> **TEXT EXCERPT**

Distributed Tracing Instrumentation Guide¶
This guide covers how to implement distributed tracing in the Cml Cloud Manager using OpenTelemetry.
Table of Contents¶
Overview¶
Distributed tracing tracks requests as they flow through your system, showing the path, timing, and relationships between operations.
When to Use Traces¶
Use traces for:
- ✅ Debugging slow requests: Find which operation is taking too long
- ✅ Understanding dependencies: See how services interact
- ✅ Root cause analysis: Track errors through the system
- ✅ Performance optimization: Identify bottlenecks
- ✅ Troubleshooting failures: See what happened before an error
Don't use traces for:
- ❌ Aggregate metrics (use metrics)
- ❌ Storing logs (use structured logging)
- ❌ Business analytics (use dedicated analytics tools)

> **RECORDED DATA**
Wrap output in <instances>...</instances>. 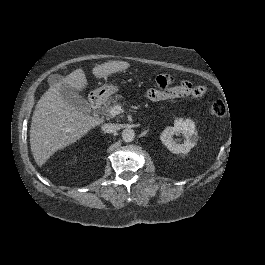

> **YOUR INSTRUCTIONS**
Reproduce the distributed tracing guide above in full, keeping every line, symbol, and character as given.

> **TASK OUTPUT**
Distributed Tracing Instrumentation Guide¶
This guide covers how to implement distributed tracing in the Cml Cloud Manager using OpenTelemetry.
Table of Contents¶
Overview¶
Distributed tracing tracks requests as they flow through your system, showing the path, timing, and relationships between operations.
When to Use Traces¶
Use traces for:
- ✅ Debugging slow requests: Find which operation is taking too long
- ✅ Understanding dependencies: See how services interact
- ✅ Root cause analysis: Track errors through the system
- ✅ Performance optimization: Identify bottlenecks
- ✅ Troubleshooting failures: See what happened before an error
Don't use traces for:
- ❌ Aggregate metrics (use metrics)
- ❌ Storing logs (use structured logging)
- ❌ Business analytics (use dedicated analytics tools)